This is a very big move because most developers struggle to get access to a large quantity of data from Twitter.
Here’s what InfoChimps is putting on sale:
Tweet #38 in the History of Twitter: “oh this is going to be addictive” – by @dom
- Hashtags, links and smiley emoticons used across Twitter on an hour-by-hour basis.
- @ messages, RT and favorites and who they came from: 1 billion relations, making what the company calls a “conversation metric.”
- A useful if less exciting set of data that will help developers map user ID numbers from search.twitter over to the different ID numbers used in the primary Twitter API. These systems were never merged and it can require a lot of API calls to merge user data.
The company believes it is capturing about 10% of the total data on Twitter right now, but Kromer says that he believes he can ramp that up to 30%.
Data as a Pot of Gold
InfoChimps is a bulk data marketplace with more than 5000 data sets in its catalog so far. The vast majority are free and were added by the company’s own staff, but not all. The decades-old polling firm Zogby International, for example, is selling some Iraqi polling data through InfoChimps. Cross-reference that polling data with publicly available data about civilian casualties in Iraq and you can see some interesting patterns, InfoChimps’ PR rep Josh Dilworth told us. (Dilworth is known as the most data-savvy PR guy in the Web 2.0 world and also represents Wolfram Alpha and Twine.)

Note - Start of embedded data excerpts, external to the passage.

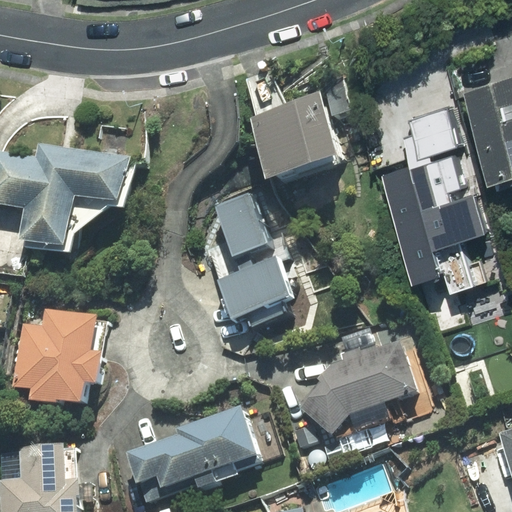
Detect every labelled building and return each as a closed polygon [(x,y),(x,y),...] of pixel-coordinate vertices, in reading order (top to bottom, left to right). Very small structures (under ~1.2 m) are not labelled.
[(511,71),(482,82),(511,168),(511,71)] [(342,90),(265,117),(293,185),(368,154),(342,90)] [(146,152),(47,145),(46,156),(0,152),(0,157),(0,205),(38,208),(35,250),(90,254),(92,234),(123,208),(141,208),(146,152)] [(427,158),(394,170),(435,275),(465,263),(459,241),(487,235),(459,158),(430,169),(427,158)] [(266,194),(230,207),(243,239),(217,249),(245,322),(310,297),(289,240),(284,242),(266,194)] [(111,314),(53,310),(52,325),(34,324),(34,333),(25,333),(22,399),(100,403),(101,383),(116,383),(117,351),(109,350),(111,314)] [(438,411),(415,339),(355,359),(309,403),(349,434),(407,415),(409,420),(438,411)] [(258,406),(190,428),(192,436),(139,453),(149,485),(173,477),(177,489),(208,479),(211,488),(250,476),(247,466),(286,454),(272,409),(260,413),(258,406)] [(77,447),(29,447),(29,482),(12,482),(12,511),(91,511),(92,503),(100,502),(100,483),(77,484),(77,447)]
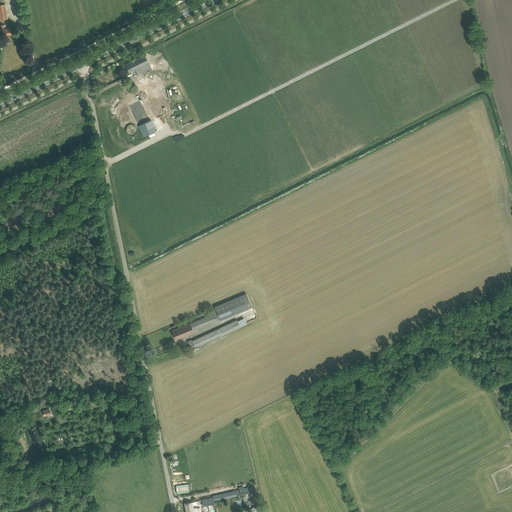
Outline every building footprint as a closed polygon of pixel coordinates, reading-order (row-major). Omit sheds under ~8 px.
[(1,29),(2,31),(3,36),(10,35),(9,28),(5,29),(4,25),(1,25),(1,29)] [(151,59),(157,70),(168,65),(162,53),(151,59)] [(151,68),(147,59),(145,55),(125,64),(129,73),(135,70),(137,74),(151,68)] [(138,82),(140,86),(156,118),(163,114),(146,78),(138,82)] [(151,86),(155,93),(163,89),(159,82),(151,86)] [(176,87),(165,91),(170,103),(180,99),(176,87)] [(141,99),(133,103),(128,105),(143,137),(156,131),(141,99)] [(160,122),(163,127),(169,124),(167,118),(160,122)] [(214,306),(220,321),(252,307),(246,293),(214,306)] [(216,313),(214,314),(176,329),(172,330),(175,340),(180,338),(194,332),(193,330),(219,320),(216,313)] [(201,344),(221,335),(222,336),(224,334),(240,327),(237,321),(221,328),(219,329),(199,338),(192,341),(193,344),(194,347),(201,344)] [(241,494),(246,493),(250,492),(253,502),(258,500),(254,486),(243,489),(243,486),(239,487),(240,490),(236,491),(237,494),(240,493),(241,494)] [(230,492),(220,494),(221,500),(232,498),(235,497),(234,491),(231,492),(230,492)] [(214,504),(213,497),(202,500),(204,508),(208,507),(208,506),(214,504)] [(248,500),(247,497),(243,498),(245,505),(252,504),(251,500),(248,500)] [(197,501),(189,503),(184,504),(186,511),(201,511),(200,507),(198,508),(197,501)]
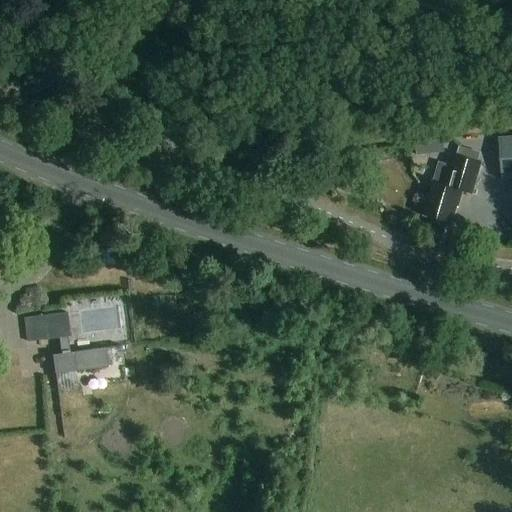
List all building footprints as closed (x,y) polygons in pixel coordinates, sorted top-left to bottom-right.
[(511,137),(499,138),(502,180),(507,180),(511,179),(511,137)] [(417,155),(430,154),(428,142),(416,143),(417,155)] [(425,216),(451,224),(461,192),(473,196),(483,164),(456,155),(446,185),(436,182),(425,216)] [(511,213),(511,203),(489,204),(489,215),(511,213)] [(25,318),(28,342),(69,337),(66,313),(25,318)] [(54,374),(108,367),(105,348),(52,355),(54,374)]
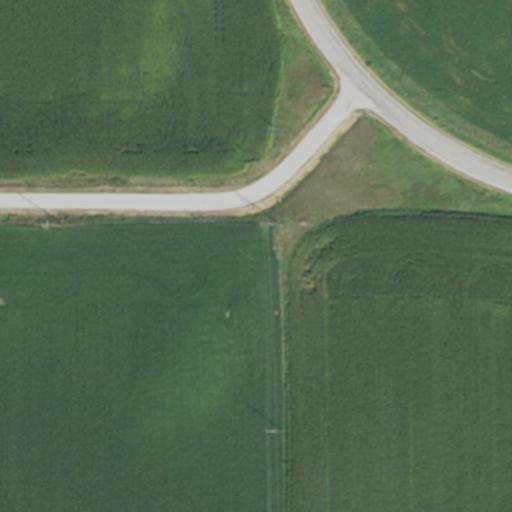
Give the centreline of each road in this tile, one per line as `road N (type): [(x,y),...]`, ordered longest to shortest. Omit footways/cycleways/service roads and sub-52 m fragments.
road 1 (residential): [(366,87),(280,179),(250,196),(0,202)]
road 2 (tertiary): [(511,182),(429,140),(392,111),(302,0)]
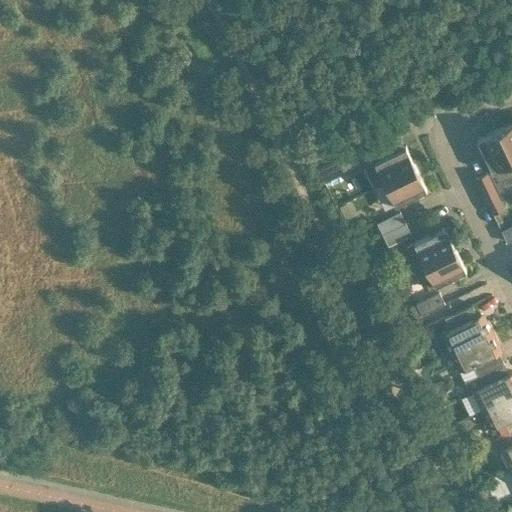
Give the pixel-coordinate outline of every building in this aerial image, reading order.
[(511,120),(498,127),(511,155),(511,120)] [(511,172),(511,155),(498,127),(476,138),(492,169),(494,168),(500,179),(511,172)] [(416,166),(405,145),(391,152),(381,133),(337,154),(346,174),(363,165),(374,187),(384,181),(385,182),(416,166)] [(426,188),(416,166),(385,182),(395,203),(426,188)] [(504,206),(486,171),(475,176),(492,212),(504,206)] [(376,221),(382,233),(405,222),(400,210),(376,221)] [(411,233),(405,222),(382,233),(387,244),(411,233)] [(455,247),(445,226),(407,244),(407,252),(414,267),(455,247)] [(466,269),(455,247),(414,267),(421,282),(428,287),(466,269)] [(421,314),(445,302),(439,291),(416,302),(421,314)] [(484,321),(480,313),(480,312),(476,314),(471,303),(444,316),(449,327),(440,331),(449,350),(493,329),(488,319),(484,321)] [(494,341),(498,340),(493,329),(449,350),(459,369),(465,366),(470,377),(503,361),(498,350),(494,341)] [(511,392),(511,369),(508,371),(503,361),(470,377),(473,384),(480,380),(482,384),(472,389),(481,407),(511,392)] [(511,429),(511,392),(481,407),(491,427),(504,420),(509,431),(511,429)] [(511,442),(508,445),(501,448),(510,467),(511,465),(511,429),(509,431),(511,437),(511,442)]
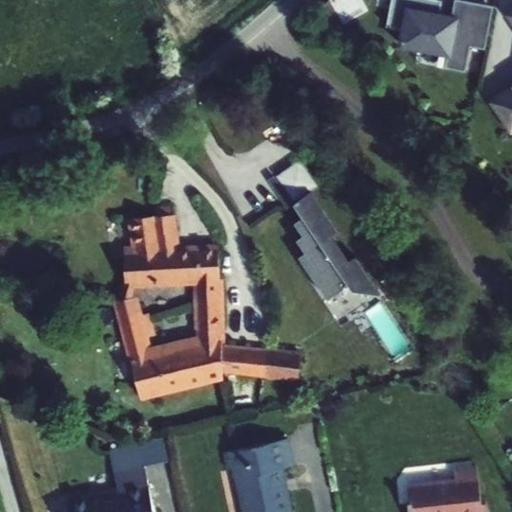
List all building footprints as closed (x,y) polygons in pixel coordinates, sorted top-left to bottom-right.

The company hopes that it can sell the data derived from sitting on the Twitter API as a demonstration of the value that this and other data sets have. InfoChimps says it can help companies monetize data that they’d otherwise be paying to serve up through repeated API calls, if at all.
From sentiment analysis (not yet an option with the current InfoChimps data set) to social graph discovery (definitely an option), we’ve written extensively here before about the impacts that social data could have on business, social and political policies in the future.
John Zogby, founder of polling firm Zogby International, spoke to us at length (in a separate phone interview several months ago) about the value of using online social networks to measure public opinion. “We’ve been particularly known for innovating and polling new technologies,” he said.
“83% of all households are online today and 92% of likely voters, so with online polling we are today about where the country was with telephone penetration when telephone surveys started. Social networking is not as representative as online access [in general] yet, but I’m comfortable with caveats: that you can do a random sampling, so long as you claim that’s what your universe is, as long as you don’t extrapolate to all Americans, etc. It has tremendous, tremendous value.
“I know that the landline era is coming to an end – not today or tomorrow but we’ve got to find new and different ways of doing our work. It’s the same kind of crossroads as the ’70s, when we moved away from the door-to-door and mail-in results to the landlines.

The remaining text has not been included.